Господа! Кому как не вам знать, что до моего приезда сюда управление краем было… помойной ямой. Все и вся покупалось за деньги. Купцы и чиновники, перероднившись и перекумившись, все были отъявленными взяточниками, грабили казну и давили народ. Взятки вошли в привычку, они не считались не только преступлением, но и делом сколько-нибудь зазорным.
Всякое подобие правосудия исчезло. Мог ли я терпеть это?
Нет, нет и нет!
Я чистил эти авгиевы конюшни, сколько было во мне сил, и вычистил!
Отныне сибиряк-крестьянин, ссыльнопоселенец и бесправный каторжанин получили понятие о правосудии, доступности власти и существования чиновника, который не берет с них ничего.
Каюсь, прибегал я иногда к, мерам деспотичным, но оставался всегда бессребреником, полагая, что несу пользу отечеству. Да, бывал я тяжел и крут, но всякое новое деяние не утверждается легко.
Господа! Я сознаю, что больше всего наломали мы дров на Амуре. Все помыслы свои, все чувства сосредоточивал я на этом деле — детище моем… — Голос графа зазвенел, готовый сорваться на тонкий вскрик. На глаза его навернулись слезы. Все те, кто еще только что смотрели на него, опустили головы. — Я сознаю, — продолжал с трудом граф, — что амурское дело часто вовлекало меня в проруху и я попадал впросак.
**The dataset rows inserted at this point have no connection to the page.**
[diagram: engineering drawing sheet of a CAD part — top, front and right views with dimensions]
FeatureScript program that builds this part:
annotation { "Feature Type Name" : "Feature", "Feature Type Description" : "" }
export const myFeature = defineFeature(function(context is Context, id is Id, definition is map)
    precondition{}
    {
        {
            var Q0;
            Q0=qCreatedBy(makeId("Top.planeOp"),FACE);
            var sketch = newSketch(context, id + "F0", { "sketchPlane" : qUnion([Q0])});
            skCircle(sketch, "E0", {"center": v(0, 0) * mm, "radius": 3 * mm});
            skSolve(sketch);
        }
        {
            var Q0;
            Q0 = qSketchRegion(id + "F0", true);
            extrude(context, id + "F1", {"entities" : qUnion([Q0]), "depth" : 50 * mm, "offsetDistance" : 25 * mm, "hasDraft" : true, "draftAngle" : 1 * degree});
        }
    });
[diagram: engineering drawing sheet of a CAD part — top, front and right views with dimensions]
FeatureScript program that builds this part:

Не для себя я старался, а для России. И она меня будет судить!
Муравьев-Амурский замолчал, пронзил взглядом присутствующих и при гробовой тишине быстро прошел в залу и остановился перед гимназистами и молодыми чиновниками.
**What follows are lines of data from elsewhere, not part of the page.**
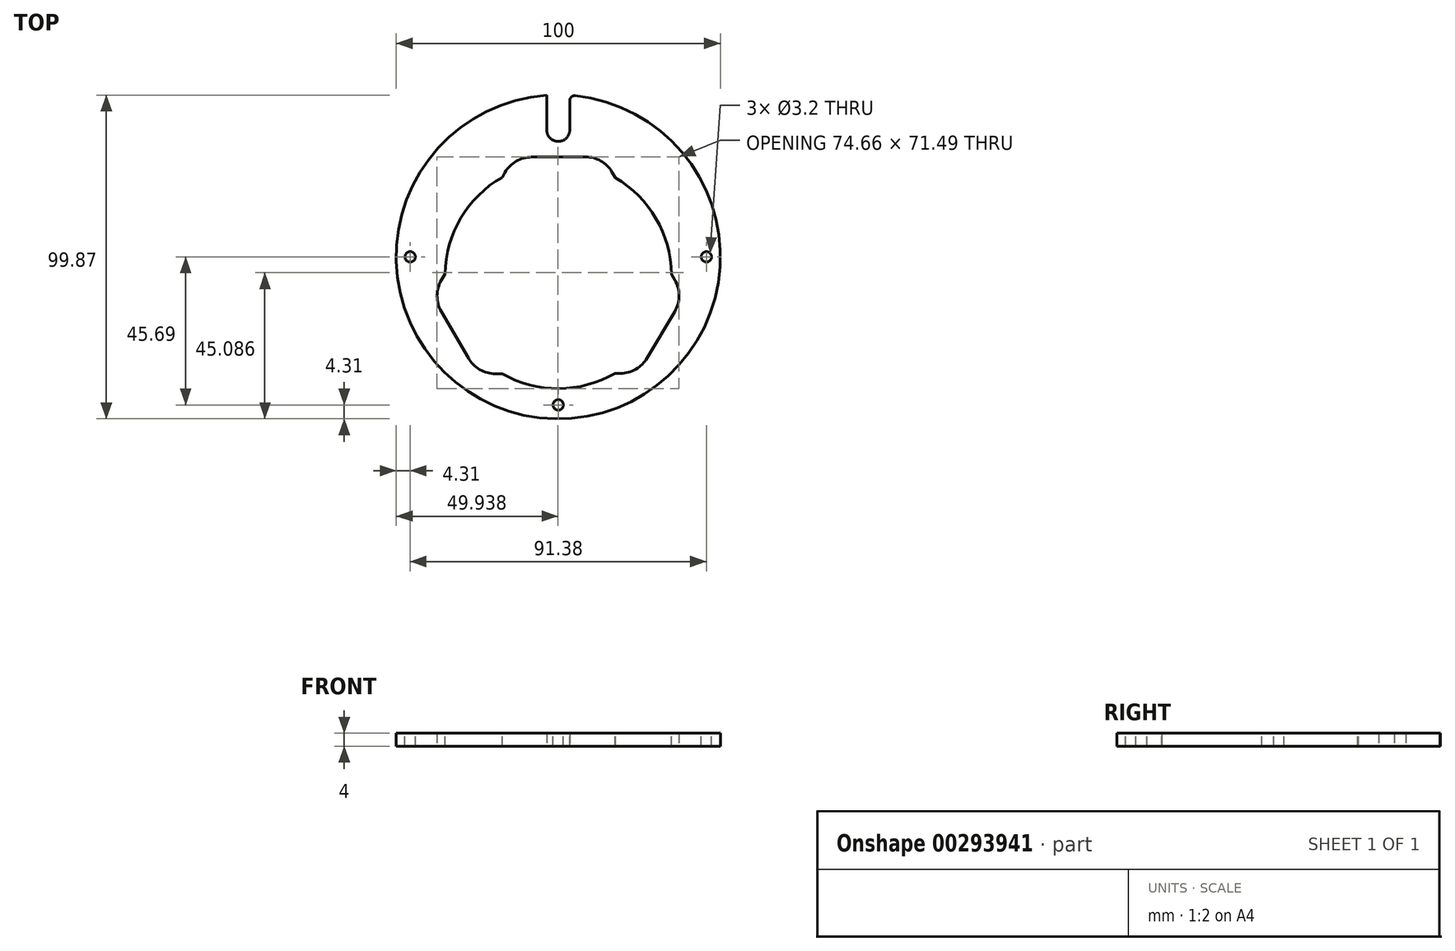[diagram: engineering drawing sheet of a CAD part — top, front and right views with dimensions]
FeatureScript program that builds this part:
annotation { "Feature Type Name" : "Feature", "Feature Type Description" : "" }
export const myFeature = defineFeature(function(context is Context, id is Id, definition is map)
    precondition{}
    {
        {
            var Q0;
            Q0=qCreatedBy(makeId("Top.planeOp"),FACE);
            var sketch = newSketch(context, id + "F0", { "sketchPlane" : qUnion([Q0])});
            skArc(sketch, "E0", {"start": v(-43.11, 25.33) * mm, "mid": v(23.28, -44.25) * mm, "end": v(3.55, 49.87) * mm});
            skLineSegment(sketch, "E1.1", {"start": v(-16.43, 26.04) * mm, "end": v(-36.05, -7.16) * mm});
            skLineSegment(sketch, "E1.3", {"start": v(8.47, 30.83) * mm, "end": v(-8.18, 30.77) * mm});
            skLineSegment(sketch, "E1.4", {"start": v(19.2, -35.93) * mm, "end": v(-19.36, -36.07) * mm});
            skLineSegment(sketch, "E2", {"start": v(27.46, -31.2) * mm, "end": v(35.93, -16.88) * mm});
            skLineSegment(sketch, "E3", {"start": v(35.96, -7.14) * mm, "end": v(16.56, 26.2) * mm});
            skLineSegment(sketch, "E4", {"start": v(-27.71, -31.28) * mm, "end": v(-36.09, -16.9) * mm});
            skLineSegment(sketch, "E5", {"start": v(0.1, 30.8) * mm, "end": v(-0.12, -36) * mm, "construction": true});
            skPoint(sketch, "E6.visualSharp", {"position": v(13.85, 30.85) * mm});
            skArc(sketch, "E6.filletArc", {"start": v(16.56, 26.2) * mm, "mid": v(13.14, 29.6) * mm, "end": v(8.47, 30.83) * mm});
            skPoint(sketch, "E7.visualSharp", {"position": v(-13.65, 30.75) * mm});
            skArc(sketch, "E7.filletArc", {"start": v(-8.18, 30.77) * mm, "mid": v(-12.93, 29.5) * mm, "end": v(-16.43, 26.04) * mm});
            skPoint(sketch, "E8.visualSharp", {"position": v(-38.93, -12.02) * mm});
            skArc(sketch, "E8.filletArc", {"start": v(-36.05, -7.16) * mm, "mid": v(-37.4, -12.02) * mm, "end": v(-36.09, -16.9) * mm});
            skPoint(sketch, "E9.visualSharp", {"position": v(-24.92, -36.09) * mm});
            skArc(sketch, "E9.filletArc", {"start": v(-27.71, -31.28) * mm, "mid": v(-24.18, -34.8) * mm, "end": v(-19.36, -36.07) * mm});
            skPoint(sketch, "E10.visualSharp", {"position": v(24.68, -35.92) * mm});
            skArc(sketch, "E10.filletArc", {"start": v(19.2, -35.93) * mm, "mid": v(23.96, -34.66) * mm, "end": v(27.46, -31.2) * mm});
            skPoint(sketch, "E11.visualSharp", {"position": v(38.8, -12.02) * mm});
            skArc(sketch, "E11.filletArc", {"start": v(35.93, -16.88) * mm, "mid": v(37.27, -12.01) * mm, "end": v(35.96, -7.14) * mm});
            skArc(sketch, "E12.trimOffspring", {"start": v(-39.08, 31.2) * mm, "mid": v(-0.17, -50) * mm, "end": v(39.29, 30.93) * mm});
            skArc(sketch, "E13.trimOffspring", {"start": v(39.29, 30.93) * mm, "mid": v(23.42, 44.18) * mm, "end": v(3.55, 49.87) * mm});
            skArc(sketch, "E14", {"start": v(-3.55, 39.24) * mm, "mid": v(0, 35.6) * mm, "end": v(3.55, 39.24) * mm});
            skLineSegment(sketch, "E15", {"start": v(3.55, 39.24) * mm, "end": v(3.55, 49.87) * mm});
            skLineSegment(sketch, "E16", {"start": v(-3.55, 39.24) * mm, "end": v(-3.55, 49.87) * mm});
            skArc(sketch, "E17.trimOffspring", {"start": v(-3.55, 49.87) * mm, "mid": v(-23.27, 44.25) * mm, "end": v(-39.08, 31.2) * mm});
            skArc(sketch, "E18.trimOffspring", {"start": v(-3.55, 49.87) * mm, "mid": v(-20, 45.83) * mm, "end": v(-34.15, 36.52) * mm});
            skSolve(sketch);
        }
        {
            var Q0;
            Q0 = qSketchRegion(id + "F0", true);
            extrude(context, id + "F1", {"entities" : qUnion([Q0]), "depth" : 4 * mm, "offsetDistance" : 25 * mm});
        }
        {
            var Q0;
            Q0=makeQuery(id+"F1.opExtrude","SWEPT_EDGE",EDGE,{"disambiguationData":[OSD([sQuery(id+"F0.wireOp",EDGE,"E12.trimOffspring"),sQuery(id+"F0.wireOp",EDGE,"6c727b06-af09-4e90-8dae-46ab04d820b60.MirrorCS")])]});
            var Q1;
            Q1=makeQuery(id+"F1.opExtrude","SWEPT_EDGE",EDGE,{"disambiguationData":[OSD([sQuery(id+"F0.wireOp",EDGE,"805600f7-c122-4390-a8df-b2e744f2050e0.MirrorCS"),sQuery(id+"F0.wireOp",EDGE,"8a93d002-24a3-456d-b69f-58e1eb542867.trimOffspring")])]});
            var Q2;
            Q2=makeQuery(id+"F1.opExtrude","SWEPT_EDGE",EDGE,{"disambiguationData":[OSD([sQuery(id+"F0.wireOp",EDGE,"38ea3989-21a6-425a-b182-32b45d782dfe3.MirrorCS"),sQuery(id+"F0.wireOp",EDGE,"8a93d002-24a3-456d-b69f-58e1eb542867.trimOffspring")])]});
            var Q3;
            Q3=makeQuery(id+"F1.opExtrude","SWEPT_EDGE",EDGE,{"disambiguationData":[OSD([sQuery(id+"F0.wireOp",EDGE,"38ea3989-21a6-425a-b182-32b45d782dfe1.MirrorCS"),sQuery(id+"F0.wireOp",EDGE,"E13.trimOffspring")])]});
            var Q4;
            Q4=makeQuery(id+"F1.opExtrude","SWEPT_EDGE",EDGE,{"disambiguationData":[OSD([sQuery(id+"F0.wireOp",EDGE,"E0"),sQuery(id+"F0.wireOp",EDGE,"LhtLjBrC-eomG-5qtl-8ASw-Hag512C7QlKN")])]});
            var Q5;
            Q5=makeQuery(id+"F1.opExtrude","SWEPT_EDGE",EDGE,{"disambiguationData":[OSD([sQuery(id+"F0.wireOp",EDGE,"6gVIOyo9-SYRj-CiXB-pLlF-RIEQTlMOgRB0"),sQuery(id+"F0.wireOp",EDGE,"E13.trimOffspring")])]});
            var Q6;
            Q6=makeQuery(id+"F1.opExtrude","SWEPT_EDGE",EDGE,{"disambiguationData":[OSD([sQuery(id+"F0.wireOp",EDGE,"E0"),sQuery(id+"F0.wireOp",EDGE,"ISlZrfTa-9Kd0-3l5e-JYQw-XVVApxpbAIzY")])]});
            var Q7;
            Q7=makeQuery(id+"F1.opExtrude","SWEPT_EDGE",EDGE,{"disambiguationData":[OSD([sQuery(id+"F0.wireOp",EDGE,"MqOhkdVH-UTDp-6l4v-qCBS-gve57MoHbj08"),sQuery(id+"F0.wireOp",EDGE,"E12.trimOffspring")])]});
            fillet(context, id + "F2", {"entities" : qUnion([Q0, Q1, Q2, Q3, Q4, Q5, Q6, Q7]), "tangentPropagation" : true, "radius" : 1.5 * mm, "defaultsChanged" : false, "vertexSettings" : [], "allowEdgeOverflow" : false});
        }
        {
            var Q0;
            Q0=makeQuery(id+"F1.opExtrude","CAP_FACE",FACE,{"disambiguationData":[OSD([sQuery(id+"F0.wireOp",EDGE,"E0"),sQuery(id+"F0.wireOp",EDGE,"E1.1"),sQuery(id+"F0.wireOp",EDGE,"E1.3"),sQuery(id+"F0.wireOp",EDGE,"E1.4"),sQuery(id+"F0.wireOp",EDGE,"E2"),sQuery(id+"F0.wireOp",EDGE,"E3"),sQuery(id+"F0.wireOp",EDGE,"E4"),sQuery(id+"F0.wireOp",EDGE,"E6.filletArc"),sQuery(id+"F0.wireOp",EDGE,"E7.filletArc"),sQuery(id+"F0.wireOp",EDGE,"E8.filletArc"),sQuery(id+"F0.wireOp",EDGE,"E9.filletArc"),sQuery(id+"F0.wireOp",EDGE,"E10.filletArc"),sQuery(id+"F0.wireOp",EDGE,"E11.filletArc"),sQuery(id+"F0.wireOp",EDGE,"CBBoCosa-OUW0-Y7Qp-MoIT-tpmoWdFkD8ja"),sQuery(id+"F0.wireOp",EDGE,"wuFyAzv8-E2dn-3uYP-GQZm-P3b3cEF6jcgd"),sQuery(id+"F0.wireOp",EDGE,"ISlZrfTa-9Kd0-3l5e-JYQw-XVVApxpbAIzY"),sQuery(id+"F0.wireOp",EDGE,"MqOhkdVH-UTDp-6l4v-qCBS-gve57MoHbj08"),sQuery(id+"F0.wireOp",EDGE,"6gVIOyo9-SYRj-CiXB-pLlF-RIEQTlMOgRB0"),sQuery(id+"F0.wireOp",EDGE,"LhtLjBrC-eomG-5qtl-8ASw-Hag512C7QlKN"),sQuery(id+"F0.wireOp",EDGE,"E12.trimOffspring"),sQuery(id+"F0.wireOp",EDGE,"38ea3989-21a6-425a-b182-32b45d782dfe0.MirrorCS"),sQuery(id+"F0.wireOp",EDGE,"38ea3989-21a6-425a-b182-32b45d782dfe1.MirrorCS"),sQuery(id+"F0.wireOp",EDGE,"38ea3989-21a6-425a-b182-32b45d782dfe2.MirrorCS"),sQuery(id+"F0.wireOp",EDGE,"38ea3989-21a6-425a-b182-32b45d782dfe3.MirrorCS"),sQuery(id+"F0.wireOp",EDGE,"805600f7-c122-4390-a8df-b2e744f2050e0.MirrorCS"),sQuery(id+"F0.wireOp",EDGE,"6c727b06-af09-4e90-8dae-46ab04d820b60.MirrorCS"),sQuery(id+"F0.wireOp",EDGE,"E13.trimOffspring"),sQuery(id+"F0.wireOp",EDGE,"8a93d002-24a3-456d-b69f-58e1eb542867.trimOffspring")])],"isStart":false});
            var sketch = newSketch(context, id + "F3", { "sketchPlane" : qUnion([Q0])});
            skCircle(sketch, "E19", {"center": v(0, 45.7) * mm, "radius": 1.6 * mm});
            skCircle(sketch, "E20.1.0", {"center": v(-45.7, 0) * mm, "radius": 1.6 * mm});
            skCircle(sketch, "E20.2.0", {"center": v(0, -45.7) * mm, "radius": 1.6 * mm});
            skCircle(sketch, "E20.3.0", {"center": v(45.7, 0) * mm, "radius": 1.6 * mm});
            skPoint(sketch, "E20.center", {"position": v(0, 0) * mm});
            skSolve(sketch);
        }
        {
            var Q0;
            Q0 = qSketchRegion(id + "F3", true);
            extrude(context, id + "F4", {"entities" : qUnion([Q0]), "operationType" : NewBodyOperationType.REMOVE, "endBound" : BoundingType.THROUGH_ALL, "oppositeDirection" : true, "depth" : 25 * mm, "offsetDistance" : 25 * mm});
        }
        {
            var Q0;
            Q0=makeQuery(id+"F1.opExtrude","CAP_FACE",FACE,{"disambiguationData":[OSD([sQuery(id+"F0.wireOp",EDGE,"E0"),sQuery(id+"F0.wireOp",EDGE,"E1.1"),sQuery(id+"F0.wireOp",EDGE,"E1.3"),sQuery(id+"F0.wireOp",EDGE,"E1.4"),sQuery(id+"F0.wireOp",EDGE,"E2"),sQuery(id+"F0.wireOp",EDGE,"E3"),sQuery(id+"F0.wireOp",EDGE,"E4"),sQuery(id+"F0.wireOp",EDGE,"E6.filletArc"),sQuery(id+"F0.wireOp",EDGE,"E7.filletArc"),sQuery(id+"F0.wireOp",EDGE,"E8.filletArc"),sQuery(id+"F0.wireOp",EDGE,"E9.filletArc"),sQuery(id+"F0.wireOp",EDGE,"E10.filletArc"),sQuery(id+"F0.wireOp",EDGE,"E11.filletArc"),sQuery(id+"F0.wireOp",EDGE,"CBBoCosa-OUW0-Y7Qp-MoIT-tpmoWdFkD8ja"),sQuery(id+"F0.wireOp",EDGE,"wuFyAzv8-E2dn-3uYP-GQZm-P3b3cEF6jcgd"),sQuery(id+"F0.wireOp",EDGE,"ISlZrfTa-9Kd0-3l5e-JYQw-XVVApxpbAIzY"),sQuery(id+"F0.wireOp",EDGE,"MqOhkdVH-UTDp-6l4v-qCBS-gve57MoHbj08"),sQuery(id+"F0.wireOp",EDGE,"6gVIOyo9-SYRj-CiXB-pLlF-RIEQTlMOgRB0"),sQuery(id+"F0.wireOp",EDGE,"LhtLjBrC-eomG-5qtl-8ASw-Hag512C7QlKN"),sQuery(id+"F0.wireOp",EDGE,"E12.trimOffspring"),sQuery(id+"F0.wireOp",EDGE,"38ea3989-21a6-425a-b182-32b45d782dfe0.MirrorCS"),sQuery(id+"F0.wireOp",EDGE,"38ea3989-21a6-425a-b182-32b45d782dfe1.MirrorCS"),sQuery(id+"F0.wireOp",EDGE,"38ea3989-21a6-425a-b182-32b45d782dfe2.MirrorCS"),sQuery(id+"F0.wireOp",EDGE,"38ea3989-21a6-425a-b182-32b45d782dfe3.MirrorCS"),sQuery(id+"F0.wireOp",EDGE,"805600f7-c122-4390-a8df-b2e744f2050e0.MirrorCS"),sQuery(id+"F0.wireOp",EDGE,"6c727b06-af09-4e90-8dae-46ab04d820b60.MirrorCS"),sQuery(id+"F0.wireOp",EDGE,"E13.trimOffspring"),sQuery(id+"F0.wireOp",EDGE,"8a93d002-24a3-456d-b69f-58e1eb542867.trimOffspring")])],"isStart":false});
            var sketch = newSketch(context, id + "F5", { "sketchPlane" : qUnion([Q0])});
            skLineSegment(sketch, "E21", {"start": v(31.7, -24.04) * mm, "end": v(-26.24, 9.44) * mm, "construction": true});
            skLineSegment(sketch, "E22", {"start": v(26.26, 9.53) * mm, "end": v(-31.9, -24.32) * mm, "construction": true});
            skPoint(sketch, "E22.endSnap0", {"position": v(-31.9, -24.09) * mm});
            skPoint(sketch, "E23", {"position": v(0, -5.76) * mm});
            skCircle(sketch, "E24", {"center": v(0, -5.76) * mm, "radius": 34.9 * mm});
            skSolve(sketch);
        }
        {
            var Q0;
            Q0 = qSketchRegion(id + "F5", true);
            extrude(context, id + "F6", {"entities" : qUnion([Q0]), "operationType" : NewBodyOperationType.REMOVE, "endBound" : BoundingType.THROUGH_ALL, "oppositeDirection" : true, "depth" : 25 * mm, "offsetDistance" : 25 * mm});
        }
    });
— Ну, а вы, пасквилянты, что дадите России? — грозно спросил он и, не получая ответа, продолжал: Готовы ли вы бескорыстно служить народу или по-прежнему дышите затаенной злобой и ненавистью чиновника-туземца ко всем «навозным», кто, по вашему воображению, десятками налетают ежегодно в Иркутск за чинами и орденами? Вам ненавистно видеть, что к своим «навозным» присным я питаю слабость, няньчусь с ними и тешу их, щедро расточая им чины и кресты, вручая самые деловые и серьезные места на управление краем А кто же, как не они, таскались и таскаются со мной по мертвой тундре! Кто, как не они, ставили оборону Петропавловского порта! Кто, как не они, терпя лишения, уходили в сплавы по Амуру, переносили холод, лихорадку, недоедание! А вы что делаете в свои молодые годы? Протираете штаны в присутственных местах да слушаете, как ваши седовласые родители поносят Муравьева за то, что он не давал им грабить казну и народ.
Полюбуйтесь-ка на них!
Да, надо признать, что не все те, кого я взял к себе на службу, оправдали мое доверие. Я прогнал тех от себя и строго наказал. Я готов раздавить собственной рукой всякого моего фаворита, если он окажется взяточником и пачкуном. Да будь у меня сын, единственный и нежно любимый, замечен в подлости, я зарядил бы им пушку и выстрелил бы!
А ваш удел — сгибаться в перегиб да ждать наследства… чего еще?
Да, годами вы молоды, а для великих дел перестарки!